> [Work required]: Write out every entry exactly; the pictures do not belong in the copy.

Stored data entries
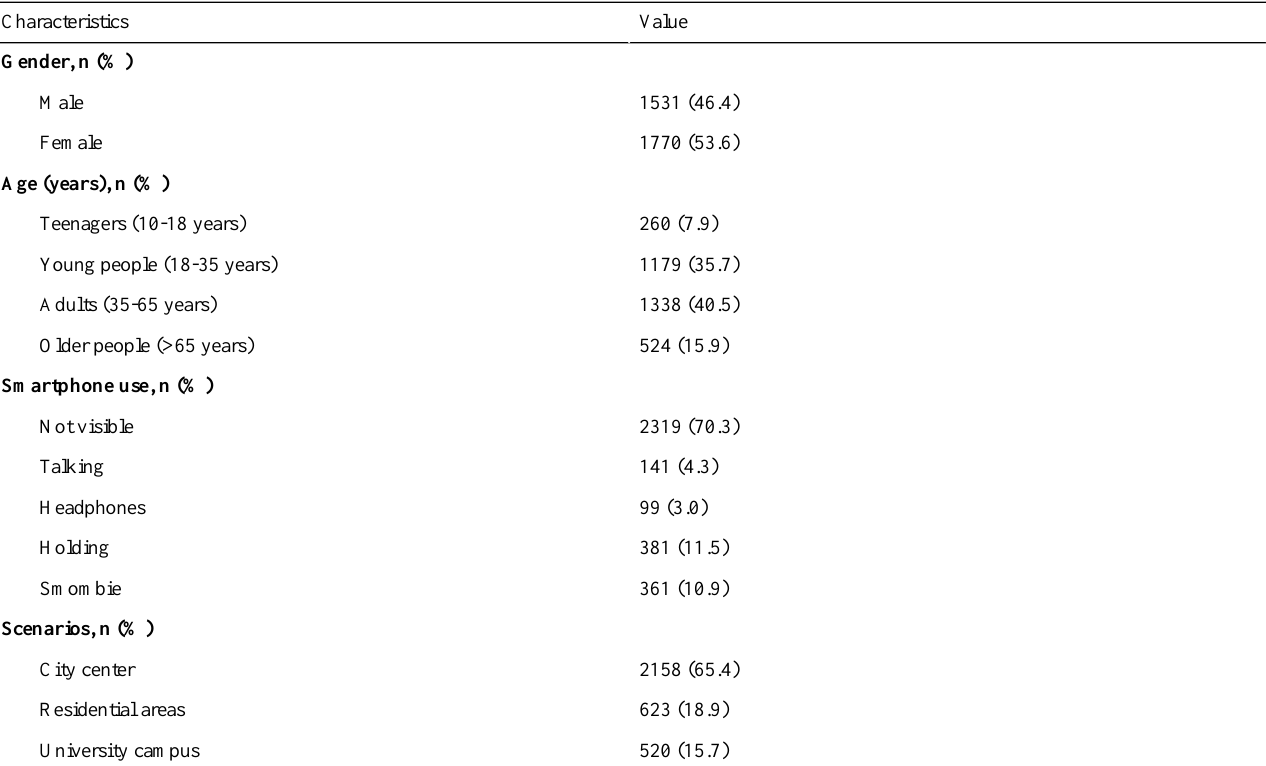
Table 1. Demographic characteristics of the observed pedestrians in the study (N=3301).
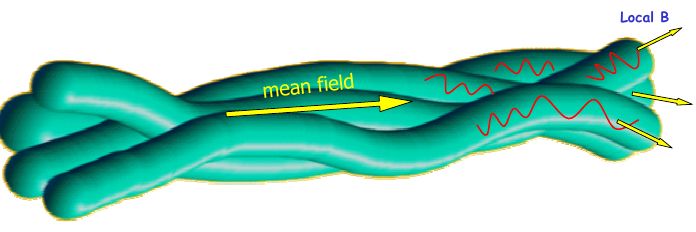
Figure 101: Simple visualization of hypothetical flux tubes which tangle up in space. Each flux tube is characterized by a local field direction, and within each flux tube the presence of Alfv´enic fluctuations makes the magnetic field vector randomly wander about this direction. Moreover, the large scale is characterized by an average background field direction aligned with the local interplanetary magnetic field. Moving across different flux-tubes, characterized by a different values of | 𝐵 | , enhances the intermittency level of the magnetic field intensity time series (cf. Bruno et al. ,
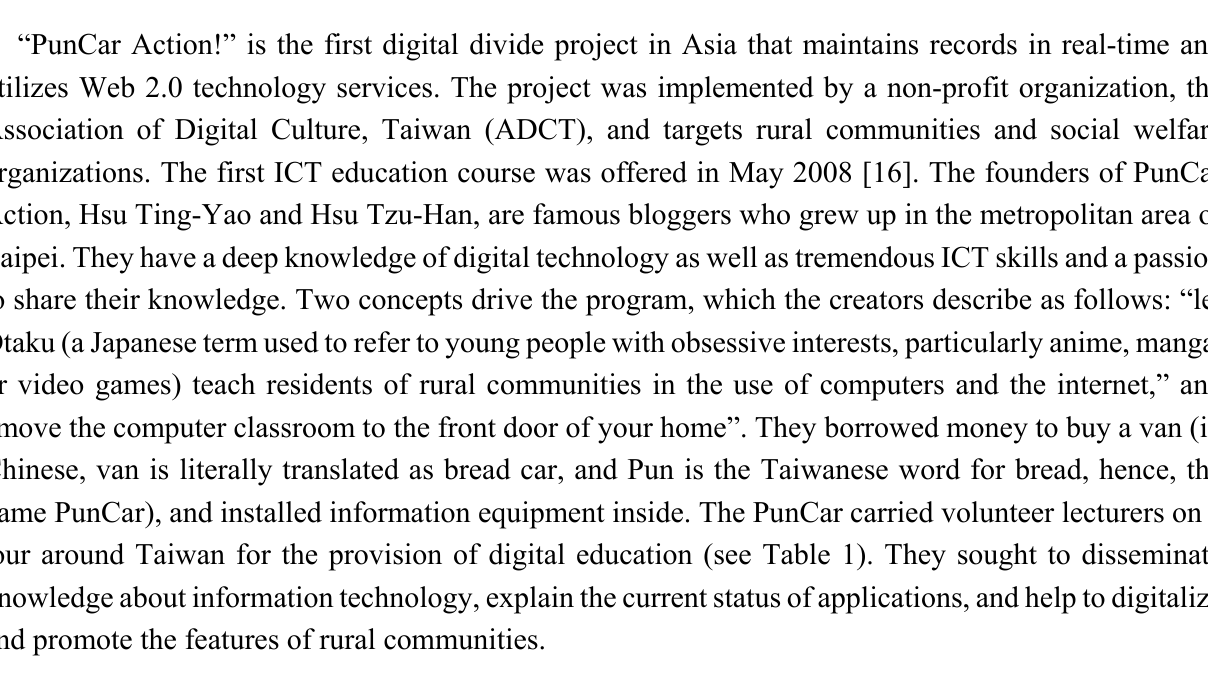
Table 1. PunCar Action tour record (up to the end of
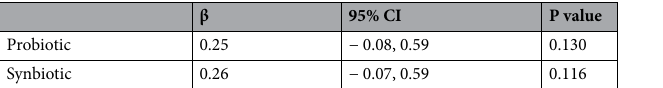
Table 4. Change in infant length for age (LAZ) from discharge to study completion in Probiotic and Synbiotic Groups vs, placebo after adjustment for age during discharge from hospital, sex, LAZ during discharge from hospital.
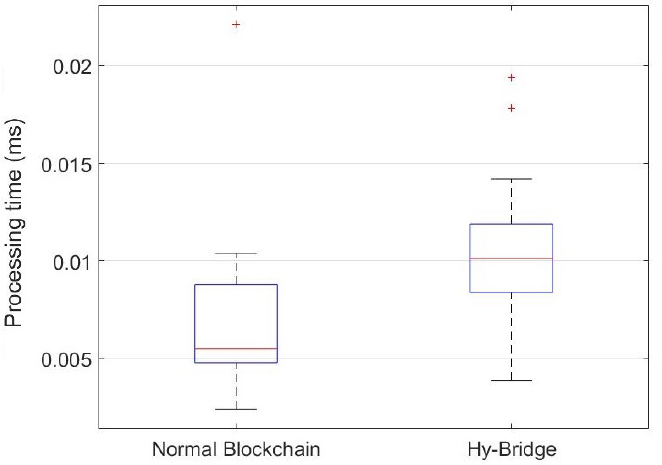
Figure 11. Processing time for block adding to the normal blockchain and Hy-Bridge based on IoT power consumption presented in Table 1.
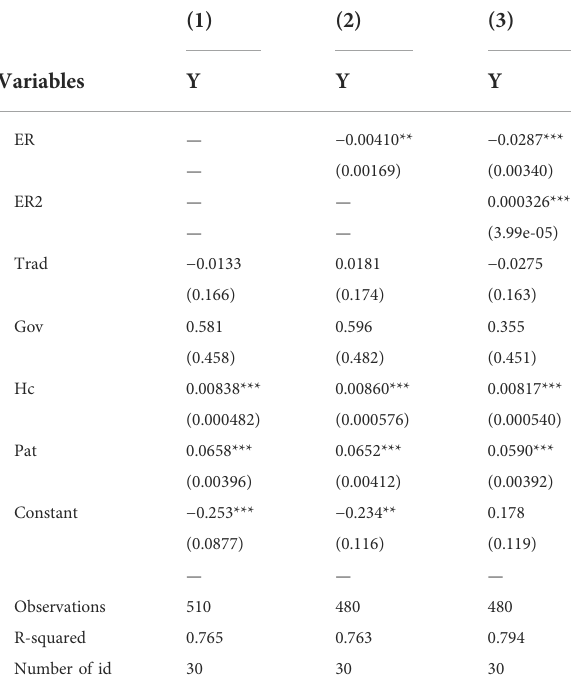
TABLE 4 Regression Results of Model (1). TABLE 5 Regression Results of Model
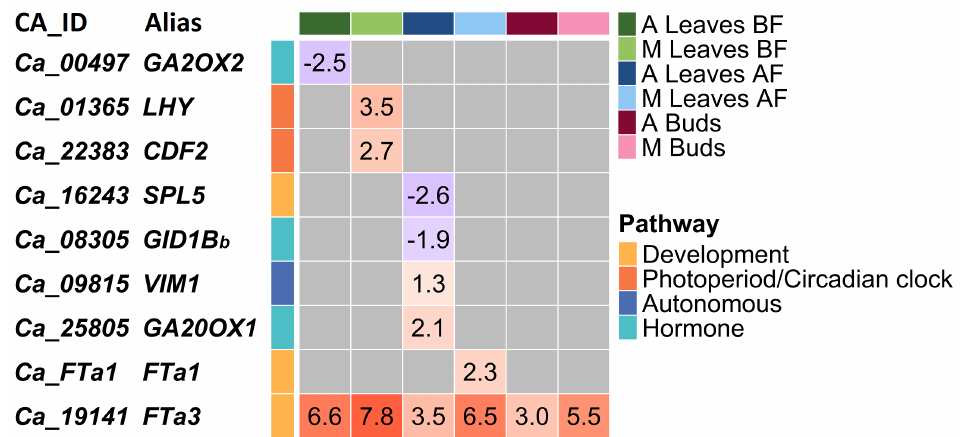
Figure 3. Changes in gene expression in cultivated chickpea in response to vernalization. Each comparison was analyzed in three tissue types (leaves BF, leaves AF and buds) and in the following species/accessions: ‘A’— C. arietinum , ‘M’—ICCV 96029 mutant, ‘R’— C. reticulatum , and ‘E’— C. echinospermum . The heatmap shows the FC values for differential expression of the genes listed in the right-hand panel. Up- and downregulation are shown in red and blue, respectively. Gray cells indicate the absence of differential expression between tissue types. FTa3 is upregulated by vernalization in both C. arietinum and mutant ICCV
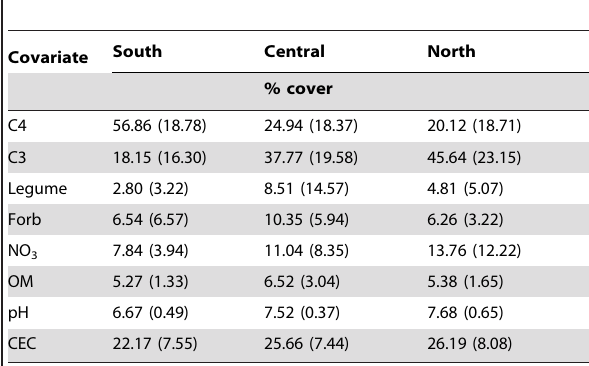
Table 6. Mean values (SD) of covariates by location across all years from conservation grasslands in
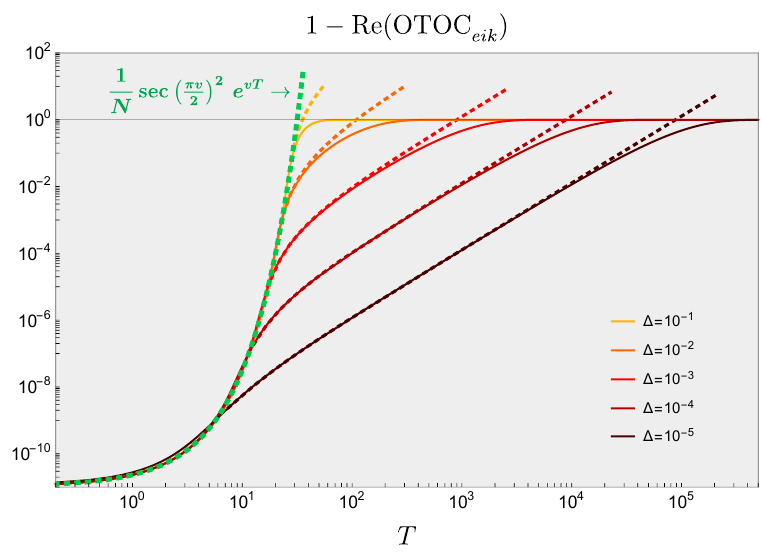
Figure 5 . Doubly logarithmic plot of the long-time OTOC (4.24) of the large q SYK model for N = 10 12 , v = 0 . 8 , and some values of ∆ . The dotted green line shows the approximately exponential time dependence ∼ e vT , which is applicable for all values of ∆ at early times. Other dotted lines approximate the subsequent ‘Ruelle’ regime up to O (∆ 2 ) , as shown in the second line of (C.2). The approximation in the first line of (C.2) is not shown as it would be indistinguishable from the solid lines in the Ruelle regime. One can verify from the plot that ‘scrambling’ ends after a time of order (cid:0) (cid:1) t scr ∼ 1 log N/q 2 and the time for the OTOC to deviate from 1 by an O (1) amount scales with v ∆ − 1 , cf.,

> [Answer for this exercise]:
Table 1. Demographic characteristics of the observed pedestrians in the study (N=3301).
Figure 101: Simple visualization of hypothetical flux tubes which tangle up in space. Each flux tube is characterized by a local field direction, and within each flux tube the presence of Alfv´enic fluctuations makes the magnetic field vector randomly wander about this direction. Moreover, the large scale is characterized by an average background field direction aligned with the local interplanetary magnetic field. Moving across different flux-tubes, characterized by a different values of | 𝐵 | , enhances the intermittency level of the magnetic field intensity time series (cf. Bruno et al. ,
Table 1. PunCar Action tour record (up to the end of
Table 4. Change in infant length for age (LAZ) from discharge to study completion in Probiotic and Synbiotic Groups vs, placebo after adjustment for age during discharge from hospital, sex, LAZ during discharge from hospital.
Figure 11. Processing time for block adding to the normal blockchain and Hy-Bridge based on IoT power consumption presented in Table 1.
TABLE 4 Regression Results of Model (1). TABLE 5 Regression Results of Model
Figure 3. Changes in gene expression in cultivated chickpea in response to vernalization. Each comparison was analyzed in three tissue types (leaves BF, leaves AF and buds) and in the following species/accessions: ‘A’— C. arietinum , ‘M’—ICCV 96029 mutant, ‘R’— C. reticulatum , and ‘E’— C. echinospermum . The heatmap shows the FC values for differential expression of the genes listed in the right-hand panel. Up- and downregulation are shown in red and blue, respectively. Gray cells indicate the absence of differential expression between tissue types. FTa3 is upregulated by vernalization in both C. arietinum and mutant ICCV
Table 6. Mean values (SD) of covariates by location across all years from conservation grasslands in
Figure 5 . Doubly logarithmic plot of the long-time OTOC (4.24) of the large q SYK model for N = 10 12 , v = 0 . 8 , and some values of ∆ . The dotted green line shows the approximately exponential time dependence ∼ e vT , which is applicable for all values of ∆ at early times. Other dotted lines approximate the subsequent ‘Ruelle’ regime up to O (∆ 2 ) , as shown in the second line of (C.2). The approximation in the first line of (C.2) is not shown as it would be indistinguishable from the solid lines in the Ruelle regime. One can verify from the plot that ‘scrambling’ ends after a time of order (cid:0) (cid:1) t scr ∼ 1 log N/q 2 and the time for the OTOC to deviate from 1 by an O (1) amount scales with v ∆ − 1 , cf.,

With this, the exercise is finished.